A key area of focus is pricing resilience: the ability to adjust prices quickly, efficiently and strategically to account for cost changes and market shifts. Companies without dedicated pricing expertise often lack the systems, processes and tools to move with the speed and precision required. CFOs must prioritize:

  • Developing clear pricing governance. Establishing a centralized decision-making process for pricing, rather than delegating it to individual sales teams or product managers.
  • Understanding customer value. Not all customers respond to pricing changes in the same way. CFOs must help the organization differentiate pricing strategies by segment and ensure that prices reflect customers’ perceived value.

Leading pricing strategy

CFOs may hesitate to step into the pricing role due to a perceived lack of expertise. However, the skills that make a CFO effective — financial acumen, analytical rigor and a focus on long-term value creation — are exactly what businesses need to address pricing challenges in uncertain times.

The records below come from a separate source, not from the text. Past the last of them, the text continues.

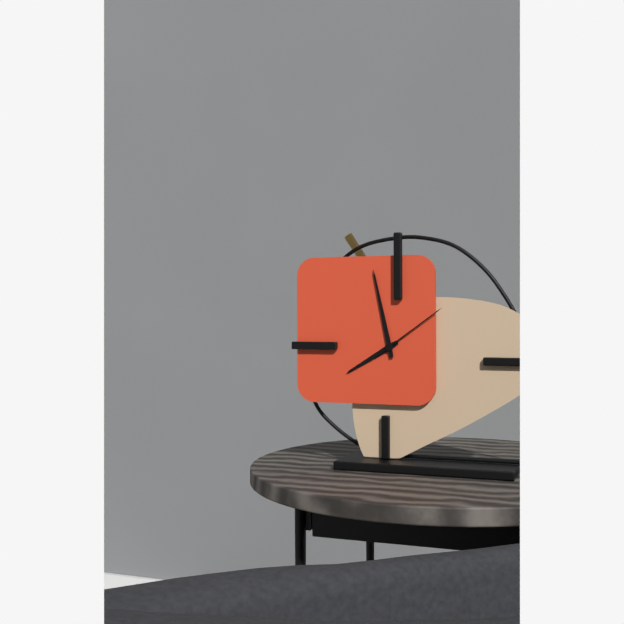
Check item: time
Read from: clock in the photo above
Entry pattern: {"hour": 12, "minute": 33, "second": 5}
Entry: {"hour": 7, "minute": 58, "second": 9}
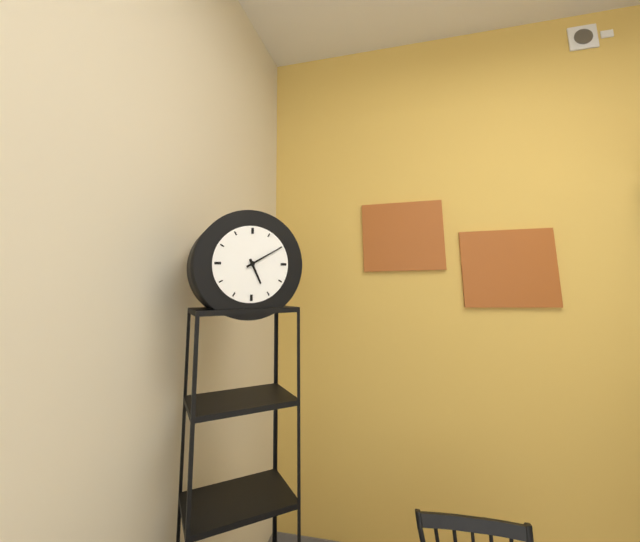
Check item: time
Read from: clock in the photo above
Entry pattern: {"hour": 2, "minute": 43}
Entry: {"hour": 5, "minute": 10}
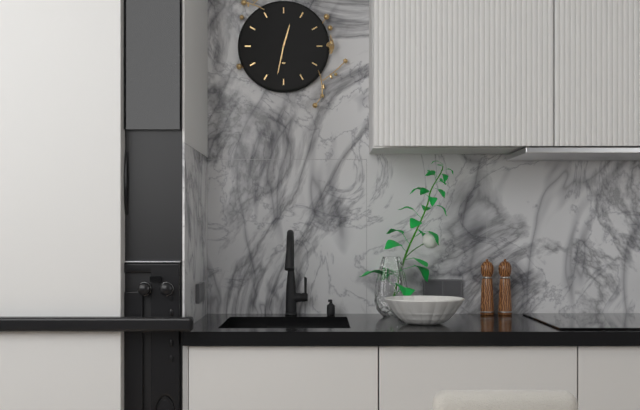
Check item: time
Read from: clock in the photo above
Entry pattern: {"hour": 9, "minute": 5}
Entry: {"hour": 12, "minute": 32}
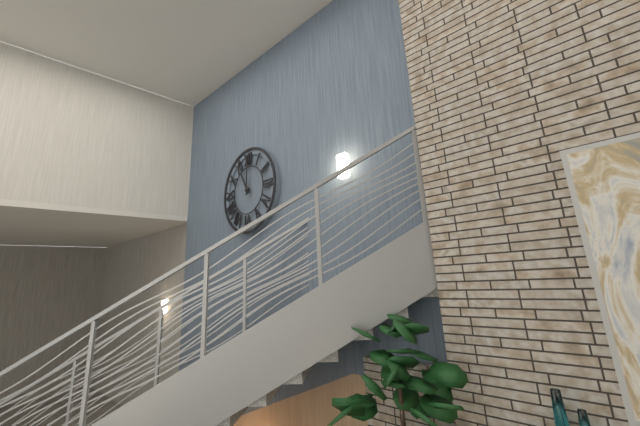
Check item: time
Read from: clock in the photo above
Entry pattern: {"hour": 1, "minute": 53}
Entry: {"hour": 11, "minute": 0}
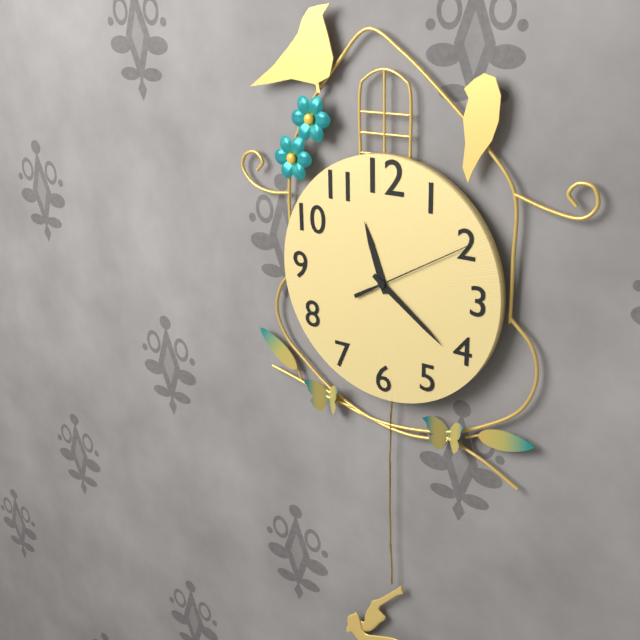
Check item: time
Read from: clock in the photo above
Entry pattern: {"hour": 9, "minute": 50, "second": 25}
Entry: {"hour": 11, "minute": 21, "second": 10}
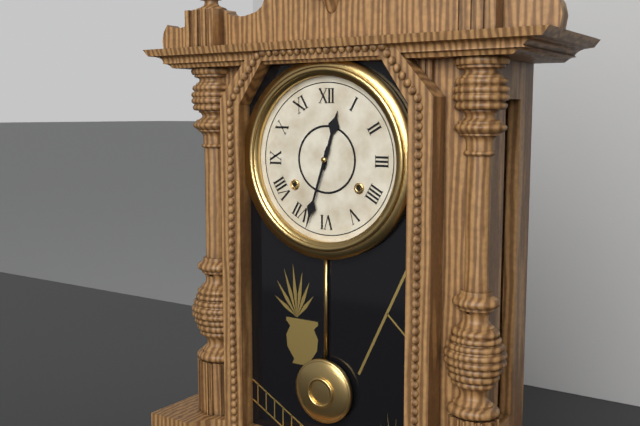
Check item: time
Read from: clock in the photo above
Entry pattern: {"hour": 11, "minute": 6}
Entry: {"hour": 12, "minute": 33}
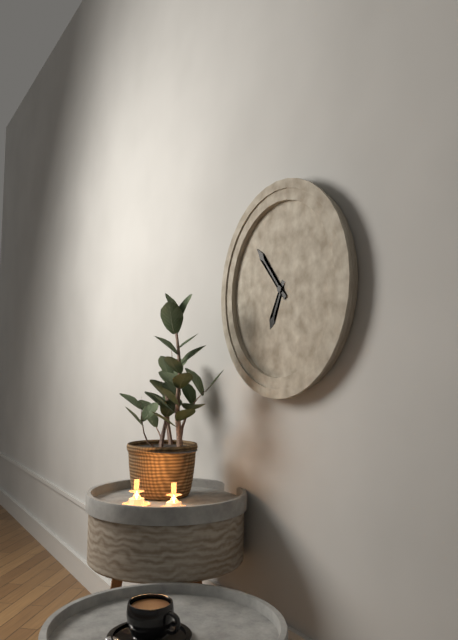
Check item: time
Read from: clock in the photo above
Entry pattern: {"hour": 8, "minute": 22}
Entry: {"hour": 6, "minute": 53}
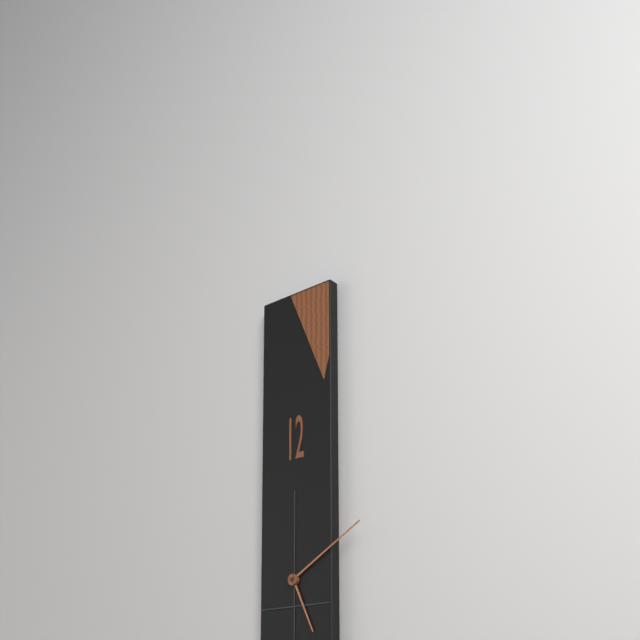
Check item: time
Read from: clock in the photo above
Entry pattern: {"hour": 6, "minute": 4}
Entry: {"hour": 5, "minute": 10}
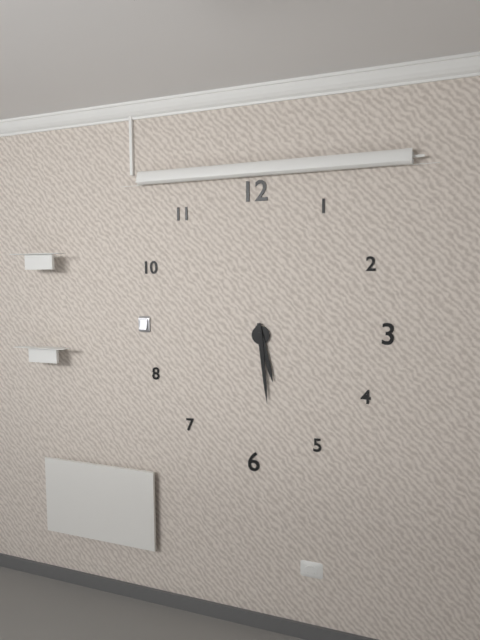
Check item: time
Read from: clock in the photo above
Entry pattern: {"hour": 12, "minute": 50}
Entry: {"hour": 5, "minute": 29}
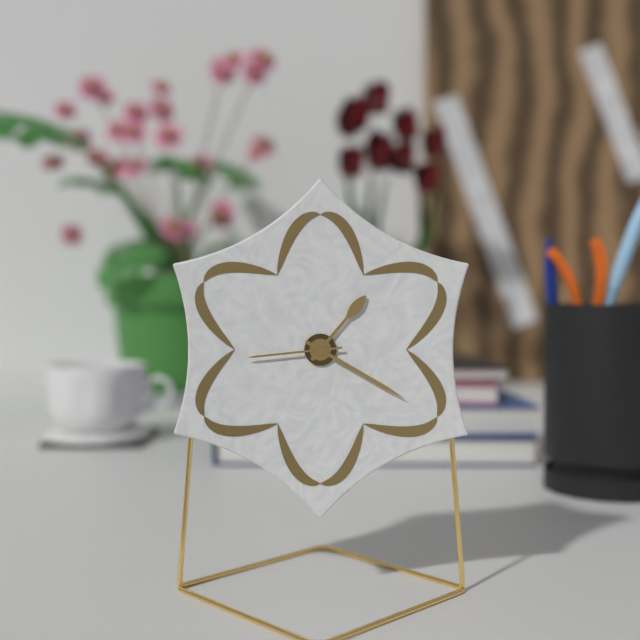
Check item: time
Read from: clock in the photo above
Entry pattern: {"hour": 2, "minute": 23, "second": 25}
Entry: {"hour": 1, "minute": 20, "second": 44}
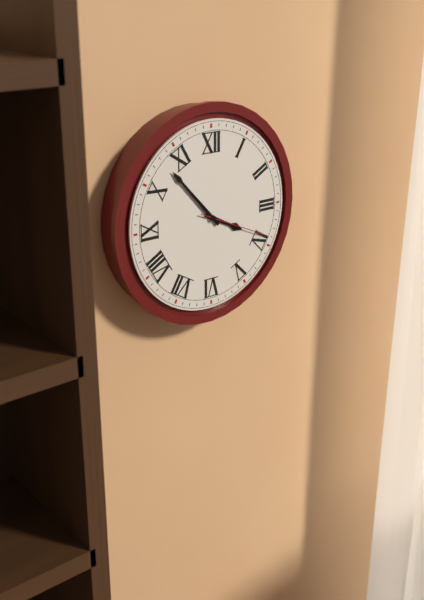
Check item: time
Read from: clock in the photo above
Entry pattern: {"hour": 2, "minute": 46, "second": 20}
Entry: {"hour": 3, "minute": 53, "second": 19}
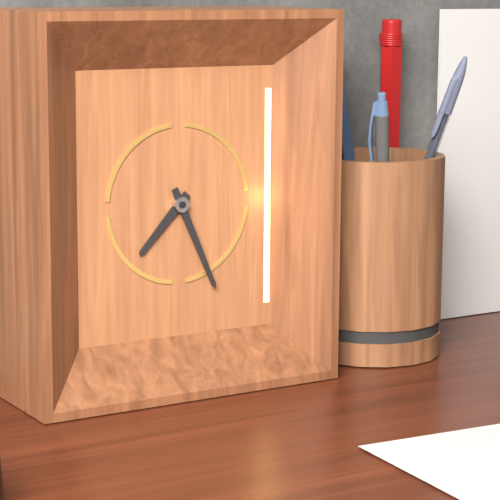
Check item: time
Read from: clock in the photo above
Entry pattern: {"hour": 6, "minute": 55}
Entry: {"hour": 7, "minute": 26}
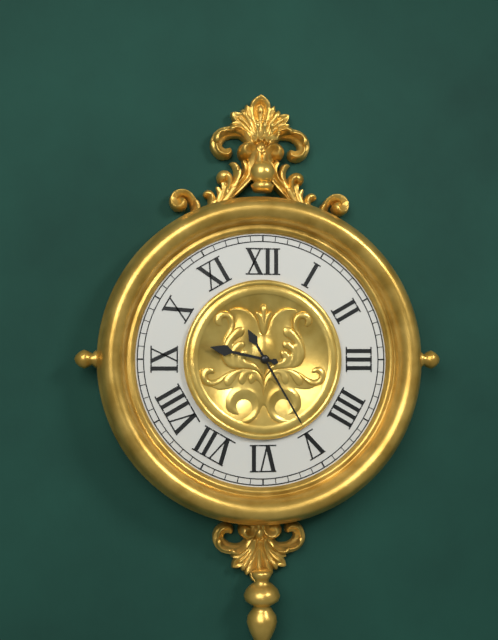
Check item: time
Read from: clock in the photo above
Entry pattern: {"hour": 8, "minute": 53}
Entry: {"hour": 9, "minute": 25}
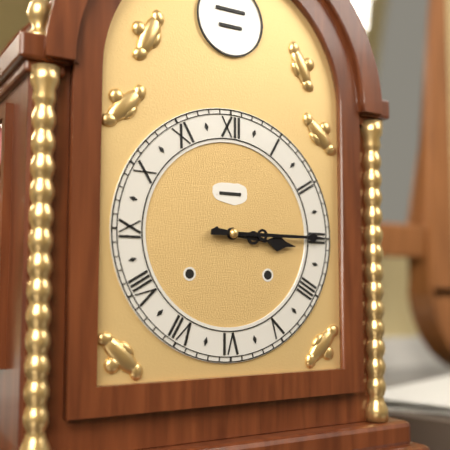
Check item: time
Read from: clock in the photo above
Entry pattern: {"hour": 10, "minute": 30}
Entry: {"hour": 3, "minute": 15}
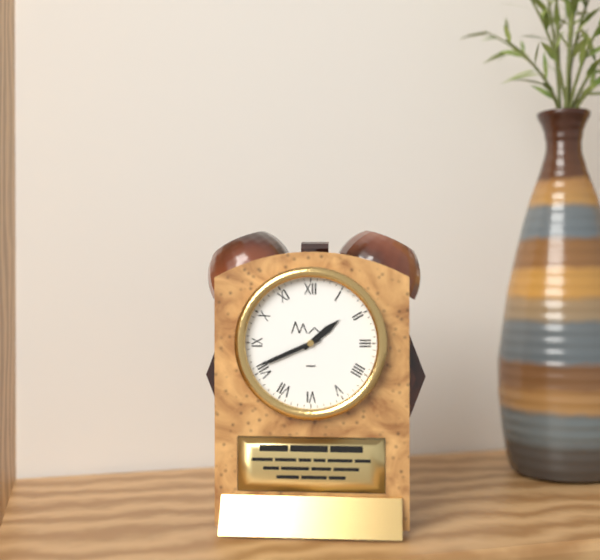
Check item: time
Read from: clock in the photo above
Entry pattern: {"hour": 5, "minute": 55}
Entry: {"hour": 1, "minute": 41}
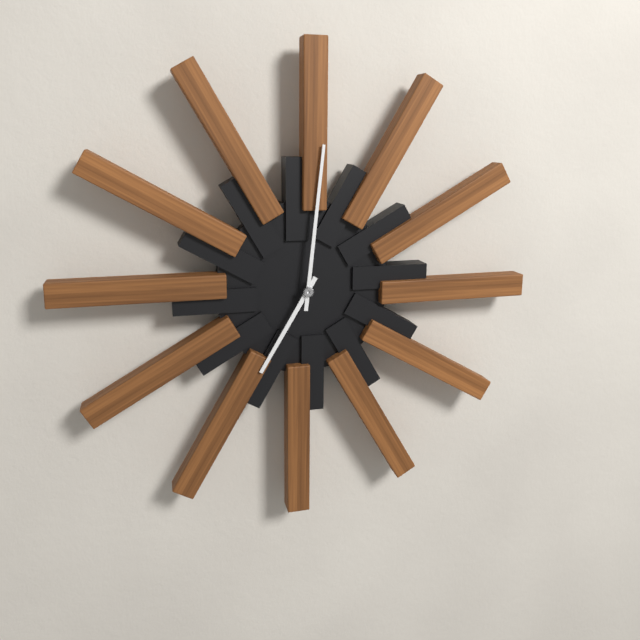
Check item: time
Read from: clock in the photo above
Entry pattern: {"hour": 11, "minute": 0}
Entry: {"hour": 7, "minute": 1}
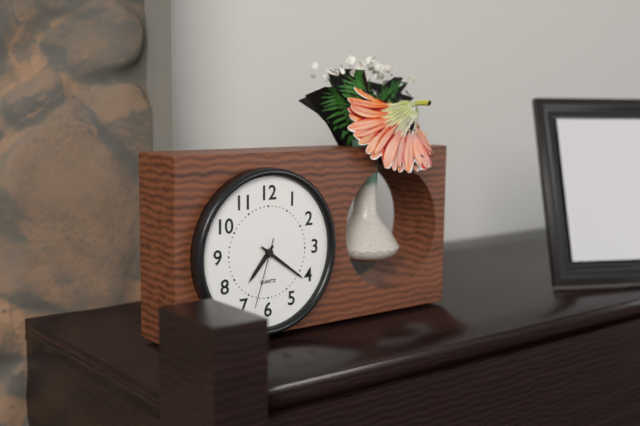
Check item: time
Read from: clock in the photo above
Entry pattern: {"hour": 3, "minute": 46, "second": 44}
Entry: {"hour": 7, "minute": 21, "second": 33}
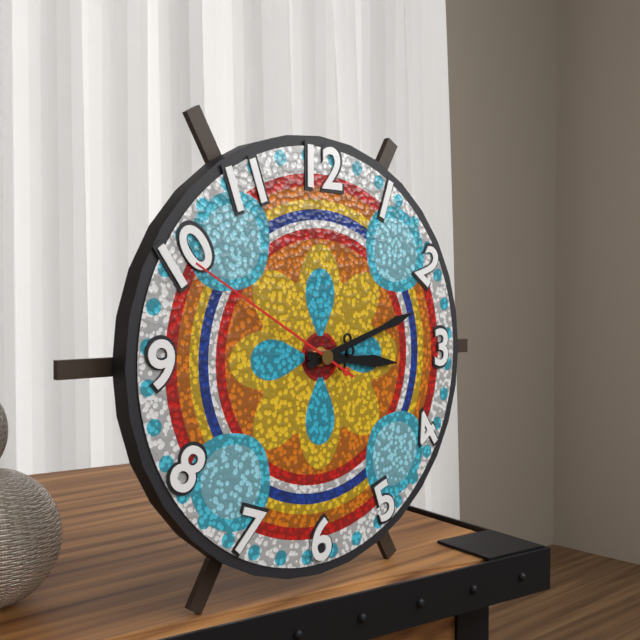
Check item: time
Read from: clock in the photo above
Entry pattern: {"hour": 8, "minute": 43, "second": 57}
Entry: {"hour": 3, "minute": 12, "second": 50}
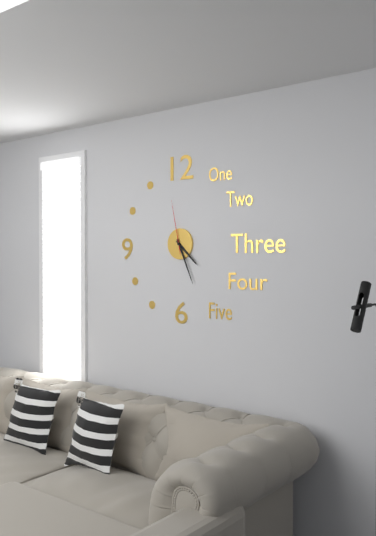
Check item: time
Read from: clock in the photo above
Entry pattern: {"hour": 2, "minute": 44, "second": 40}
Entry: {"hour": 4, "minute": 26, "second": 58}
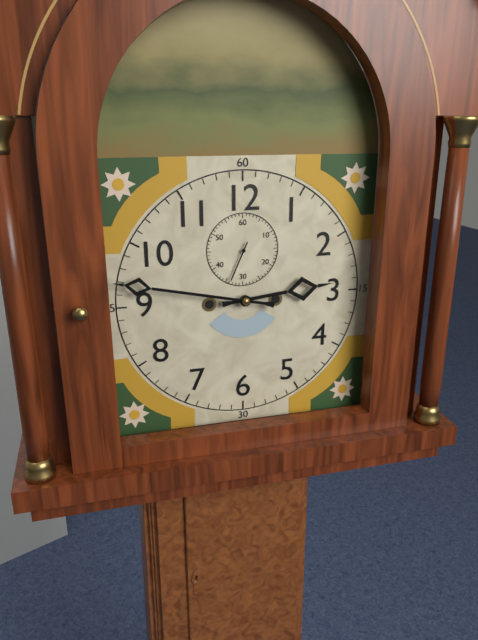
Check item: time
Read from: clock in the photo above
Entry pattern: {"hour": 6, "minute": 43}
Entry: {"hour": 2, "minute": 47}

If the organization lacks a pricing team, the CFO can lead by assembling a cross-functional group, including finance, sales and operations, to align pricing priorities. This group can be the foundation for a more sophisticated pricing capability focused on data-driven decision-making and financial discipline. In the short term, the CFO’s leadership on pricing can protect margins and stabilize profitability. Over the long term, it positions the company to build a culture where pricing is treated as a strategic asset rather than a reactive tool.

This is not a temporary challenge. With ongoing global tensions and supply chain restructuring, experts predict market disruption will remain constant for the next 10-20 years. Companies that fail to adapt their pricing capabilities to this new reality risk falling behind more agile competitors.